■ **INPUT RECORDS**

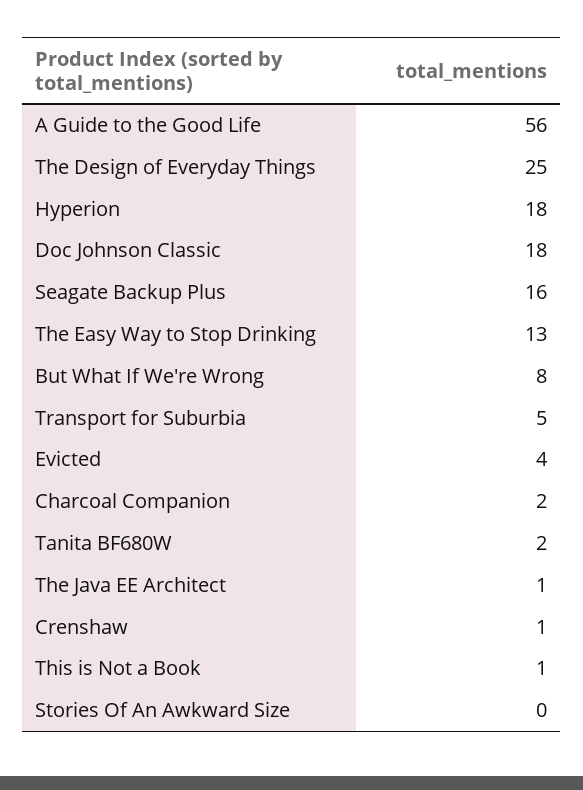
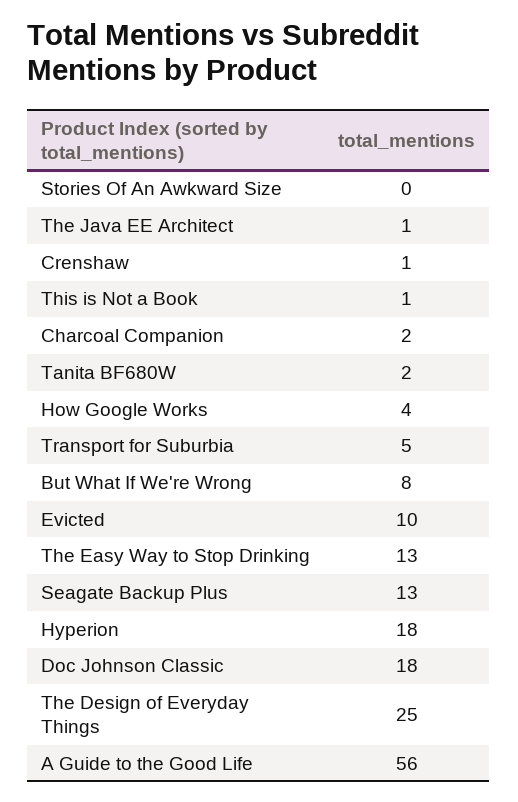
  {
    "A Guide to the Good Life": 56,
    "The Design of Everyday Things": 25,
    "Hyperion": 18,
    "Doc Johnson Classic": 18,
-   "Seagate Backup Plus": 16,
+   "Seagate Backup Plus": 13,
    "The Easy Way to Stop Drinking": 13,
    "But What If We're Wrong": 8,
    "Transport for Suburbia": 5,
-   "Evicted": 4,
+   "Evicted": 10,
    "Charcoal Companion": 2,
    "Tanita BF680W": 2,
    "The Java EE Architect": 1,
    "Crenshaw": 1,
    "This is Not a Book": 1,
-   "Stories Of An Awkward Size": 0
+   "Stories Of An Awkward Size": 0,
+   "How Google Works": 4
  }

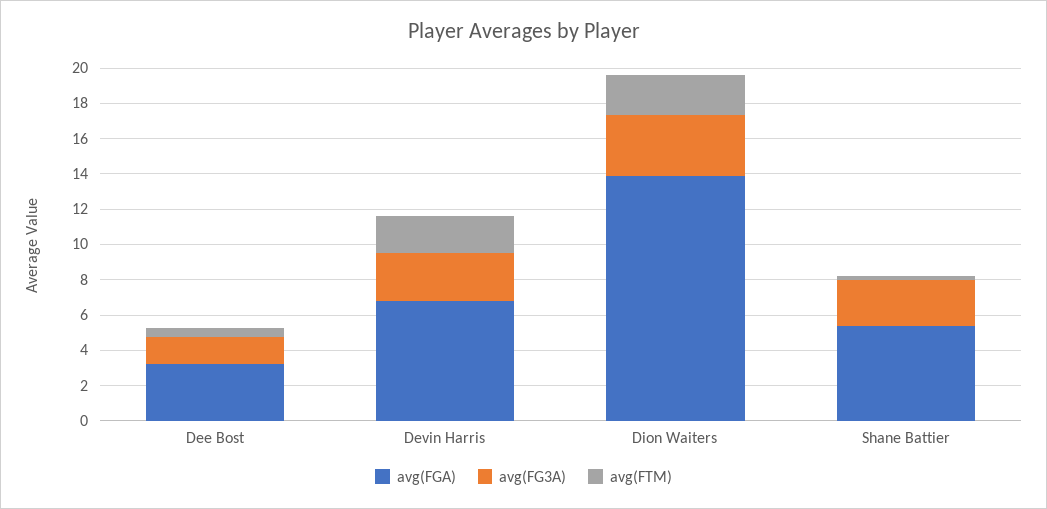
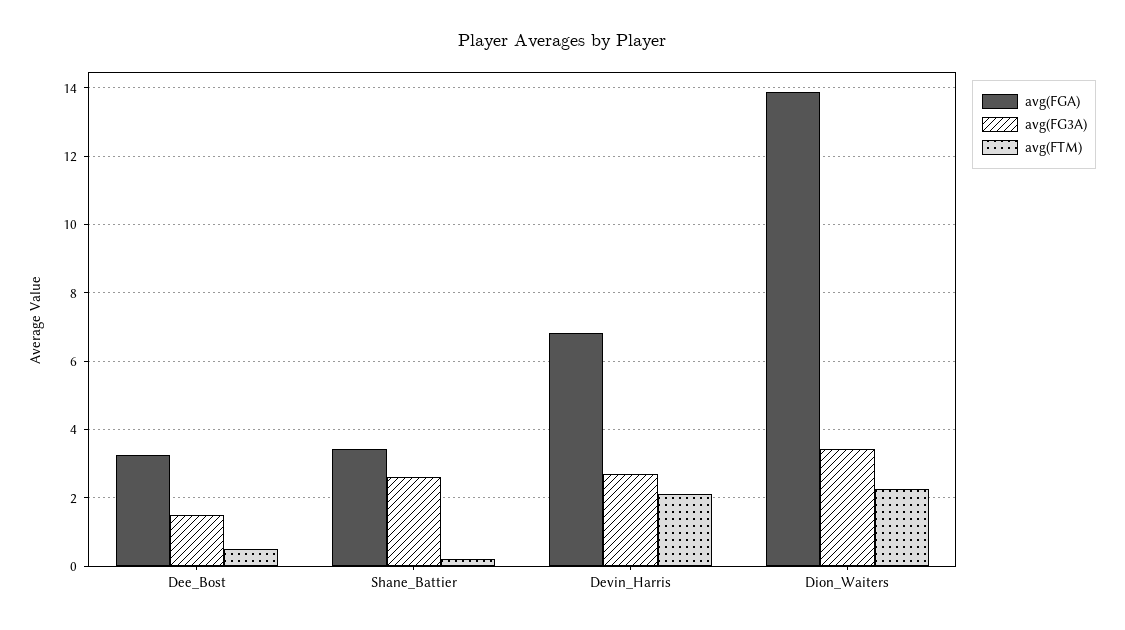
  {
    "avg(FGA)": {
      "Dee Bost": 3.2,
      "Devin Harris": 6.8,
      "Dion Waiters": 13.8,
-     "Shane Battier": 5.5
+     "Shane Battier": 3.4
    },
    "avg(FG3A)": {
      "Dee Bost": 1.6,
      "Devin Harris": 2.6,
      "Dion Waiters": 3.4,
      "Shane Battier": 2.6
    },
    "avg(FTM)": {
      "Dee Bost": 0.6,
      "Devin Harris": 2.2,
      "Dion Waiters": 2.2,
      "Shane Battier": 0.2
    }
  }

■ **EXERCISE REQUIREMENTS**
Write out each entry exactly; any pictures stay out of the copy.

■ **ANSWER FOR THE TASK**
  {
    "A Guide to the Good Life": 56,
    "The Design of Everyday Things": 25,
    "Hyperion": 18,
    "Doc Johnson Classic": 18,
-   "Seagate Backup Plus": 16,
+   "Seagate Backup Plus": 13,
    "The Easy Way to Stop Drinking": 13,
    "But What If We're Wrong": 8,
    "Transport for Suburbia": 5,
-   "Evicted": 4,
+   "Evicted": 10,
    "Charcoal Companion": 2,
    "Tanita BF680W": 2,
    "The Java EE Architect": 1,
    "Crenshaw": 1,
    "This is Not a Book": 1,
-   "Stories Of An Awkward Size": 0
+   "Stories Of An Awkward Size": 0,
+   "How Google Works": 4
  }

  {
    "avg(FGA)": {
      "Dee Bost": 3.2,
      "Devin Harris": 6.8,
      "Dion Waiters": 13.8,
-     "Shane Battier": 5.5
+     "Shane Battier": 3.4
    },
    "avg(FG3A)": {
      "Dee Bost": 1.6,
      "Devin Harris": 2.6,
      "Dion Waiters": 3.4,
      "Shane Battier": 2.6
    },
    "avg(FTM)": {
      "Dee Bost": 0.6,
      "Devin Harris": 2.2,
      "Dion Waiters": 2.2,
      "Shane Battier": 0.2
    }
  }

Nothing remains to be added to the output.